The unpublished report ... reflects what other senior Army officers have described as a deep concern among some American officers and officials in Iraq over the refusal of top American commanders in Baghdad to authorize the release of so-called security prisoners.

General Ryder, the Army's provost marshal, reported that some Iraqis had been held for several months for nothing more than expressing "displeasure or ill will" toward the American occupying forces. The Nov. 5 report said the process for deciding which arrested Iraqis posed security risks justifying imprisonment, and for deciding when to release them, violated the Pentagon's own policies. It also said the conditions in which they were held sometimes violated the Geneva Conventions.

Ryder gave his report to Lt. Gen. Ricardo S. Sanchez, the top American commander in Iraq, but Sanchez apparently deferred to the desire of other officers to ignore international law by keeping the prisoners locked up.

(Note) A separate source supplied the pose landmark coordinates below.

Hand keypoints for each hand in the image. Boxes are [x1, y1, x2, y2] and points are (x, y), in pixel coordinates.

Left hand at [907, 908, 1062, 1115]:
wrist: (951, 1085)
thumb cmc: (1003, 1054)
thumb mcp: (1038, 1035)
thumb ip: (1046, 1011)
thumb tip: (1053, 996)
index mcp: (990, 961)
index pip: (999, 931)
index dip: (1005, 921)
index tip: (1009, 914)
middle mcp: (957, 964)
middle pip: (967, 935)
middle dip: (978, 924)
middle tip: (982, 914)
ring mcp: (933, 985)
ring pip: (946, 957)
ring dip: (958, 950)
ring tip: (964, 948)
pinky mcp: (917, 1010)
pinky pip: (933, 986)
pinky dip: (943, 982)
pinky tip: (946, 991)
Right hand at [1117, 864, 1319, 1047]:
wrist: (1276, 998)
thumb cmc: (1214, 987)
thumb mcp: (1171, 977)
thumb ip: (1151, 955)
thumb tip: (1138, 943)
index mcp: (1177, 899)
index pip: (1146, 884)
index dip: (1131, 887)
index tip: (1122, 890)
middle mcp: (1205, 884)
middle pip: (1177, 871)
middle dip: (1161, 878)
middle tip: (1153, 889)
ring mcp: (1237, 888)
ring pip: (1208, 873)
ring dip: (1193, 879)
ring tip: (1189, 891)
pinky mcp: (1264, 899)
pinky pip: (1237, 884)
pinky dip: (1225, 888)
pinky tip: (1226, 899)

In interviews, senior Army officers have described senior officers on General Sanchez's staff as having been the major obstacle to releasing prisoners from Abu Ghraib. The officers have said in particular that Brig. Gen. Barbara Fast, the top Army intelligence officer in Iraq, often ruled last fall against the release of prisoners, even against the recommendation of a military police commander and military intelligence officers at the prison.

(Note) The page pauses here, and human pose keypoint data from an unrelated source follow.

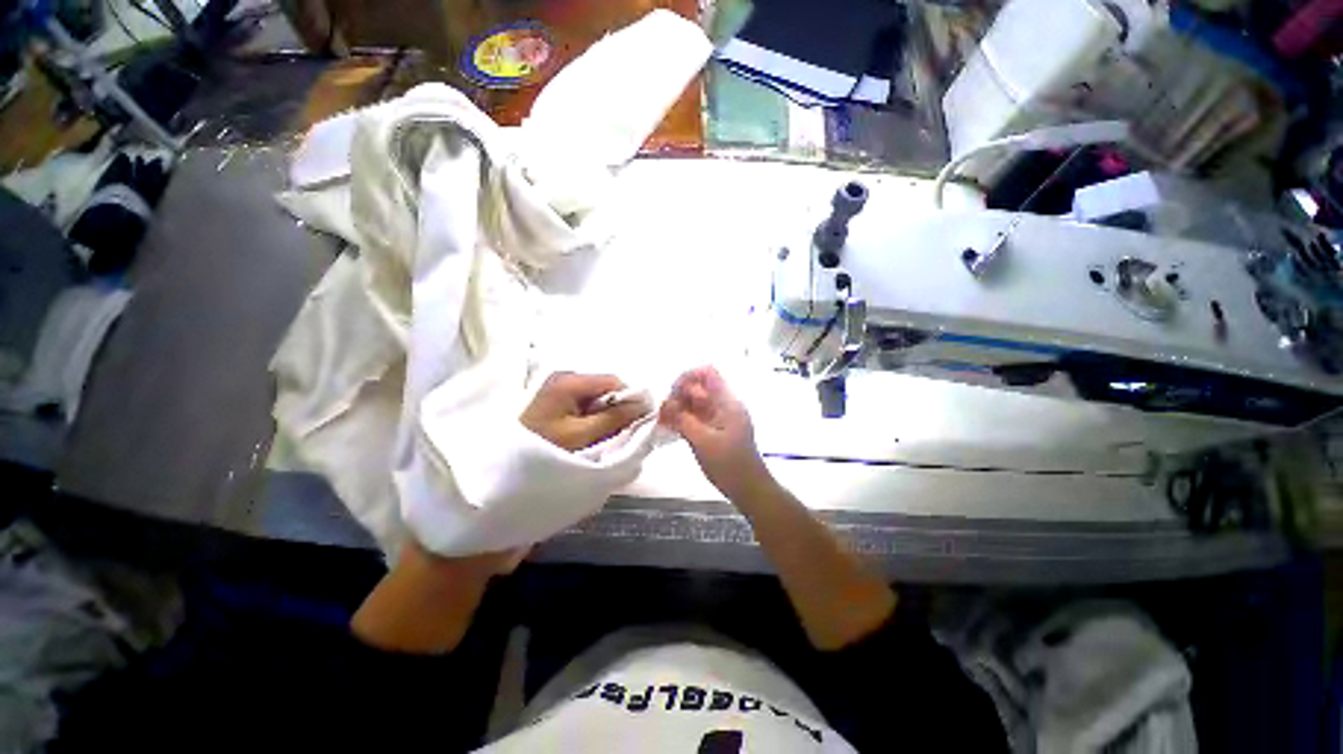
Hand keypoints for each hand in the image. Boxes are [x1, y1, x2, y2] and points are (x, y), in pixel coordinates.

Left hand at [521, 373, 648, 451]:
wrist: (501, 468)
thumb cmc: (542, 448)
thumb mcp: (582, 435)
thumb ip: (615, 418)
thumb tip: (644, 404)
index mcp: (569, 381)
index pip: (613, 381)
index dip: (630, 398)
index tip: (637, 421)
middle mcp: (564, 378)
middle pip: (605, 388)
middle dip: (616, 409)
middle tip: (619, 433)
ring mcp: (558, 389)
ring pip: (596, 399)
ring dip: (604, 416)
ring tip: (603, 437)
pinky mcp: (555, 401)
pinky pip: (584, 405)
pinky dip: (592, 419)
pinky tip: (589, 435)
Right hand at [660, 366, 771, 500]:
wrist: (749, 489)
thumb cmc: (730, 465)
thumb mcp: (703, 441)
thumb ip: (682, 420)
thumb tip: (664, 403)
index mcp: (727, 402)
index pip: (707, 373)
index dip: (687, 377)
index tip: (672, 393)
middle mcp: (723, 405)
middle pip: (698, 387)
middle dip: (678, 394)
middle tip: (664, 412)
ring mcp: (718, 417)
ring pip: (694, 402)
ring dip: (677, 407)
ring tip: (662, 421)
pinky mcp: (713, 429)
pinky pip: (694, 416)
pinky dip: (681, 418)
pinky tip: (668, 427)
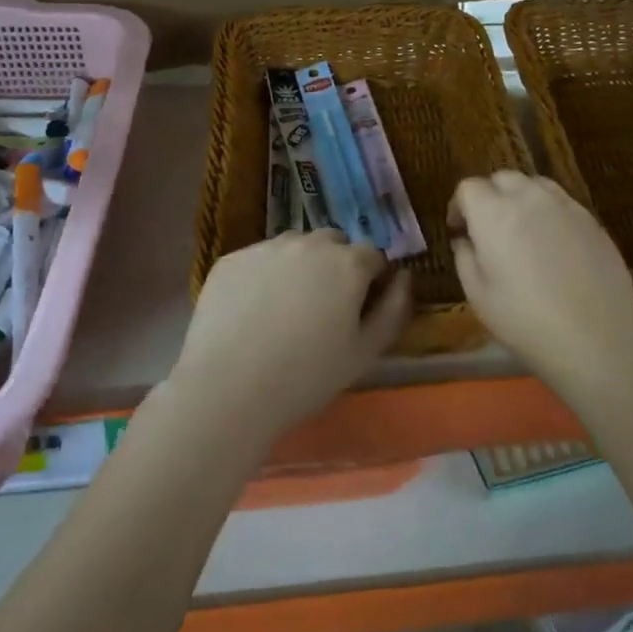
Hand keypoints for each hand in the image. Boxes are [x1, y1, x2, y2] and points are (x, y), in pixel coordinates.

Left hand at [171, 230, 411, 439]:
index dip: (372, 280)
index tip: (361, 308)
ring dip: (300, 265)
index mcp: (348, 263)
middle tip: (324, 307)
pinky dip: (264, 275)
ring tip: (287, 307)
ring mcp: (266, 248)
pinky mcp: (230, 259)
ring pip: (294, 247)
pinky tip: (254, 310)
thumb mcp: (366, 352)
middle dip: (337, 265)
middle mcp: (309, 244)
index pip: (373, 256)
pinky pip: (258, 259)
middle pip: (333, 243)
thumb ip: (394, 309)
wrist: (228, 388)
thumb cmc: (307, 376)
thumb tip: (404, 277)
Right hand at [449, 172, 632, 395]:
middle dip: (490, 195)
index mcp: (494, 213)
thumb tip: (465, 240)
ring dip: (521, 198)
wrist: (595, 336)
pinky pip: (563, 203)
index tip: (459, 229)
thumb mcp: (478, 295)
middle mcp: (530, 198)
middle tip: (487, 227)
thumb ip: (465, 258)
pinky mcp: (592, 220)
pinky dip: (549, 212)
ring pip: (536, 185)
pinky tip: (553, 244)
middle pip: (503, 178)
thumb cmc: (524, 320)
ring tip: (521, 229)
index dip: (458, 205)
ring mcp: (566, 206)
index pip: (469, 187)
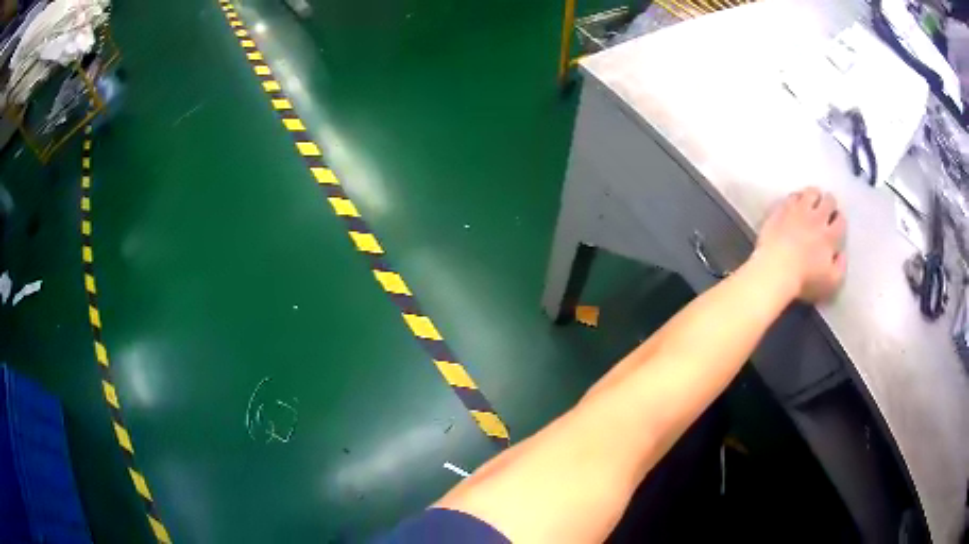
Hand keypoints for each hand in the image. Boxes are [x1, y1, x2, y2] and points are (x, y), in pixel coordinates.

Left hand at [755, 187, 846, 302]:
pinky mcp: (781, 209)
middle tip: (826, 209)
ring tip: (812, 202)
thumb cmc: (804, 281)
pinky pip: (792, 196)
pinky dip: (796, 198)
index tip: (836, 223)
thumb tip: (842, 254)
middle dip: (829, 203)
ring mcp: (798, 211)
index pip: (840, 221)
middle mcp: (817, 219)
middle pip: (828, 201)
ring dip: (814, 196)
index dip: (840, 220)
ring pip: (811, 193)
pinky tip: (794, 204)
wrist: (775, 270)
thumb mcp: (830, 283)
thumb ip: (840, 267)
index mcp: (830, 237)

Fast was in charge of a three-member board responsible for reviewing detentions and deciding whether to release detainees. Although the board clearly wasn't doing its job, top officials in the military are defending it in terms that are inconsistent with the reality reflected in Ryder's report.

In Baghdad this week, General Kimmitt defended the procedures used by American commanders there as being even more rigorous than those required by international law. "There is a review board that is set up that is done far more frequently than required by the Geneva Conventions where a board takes a look at that person's case," he said. "And after a period of time, when those persons are deemed to no longer be a threat to the security of the nation, then they are released."

Nice try, but neither the passage of time nor diminished security threats explain the prolonged detention of people who were never a threat.

In one incident described in detail by the senior Army officer, an aggressive roundup in September brought 57 Iraqis into custody. But a review by military intelligence officers at Abu Ghraib determined that only two had intelligence value and that the rest should be freed. An American general at the headquarters in Baghdad overruled that decision, and dictated that all 57 Iraqis be kept in custody.

The sudden decision to release prisoners from Abu Ghraib wasn't motivated by a change in their status as security threats. It resulted from bad publicity surrounding Abu Ghraib that forced the release of prisoners who could have been freed months earlier. This is another example of the administration's mismanagement of the occupation of Iraq and its lack of concern for the fundamental rights of Iraqis.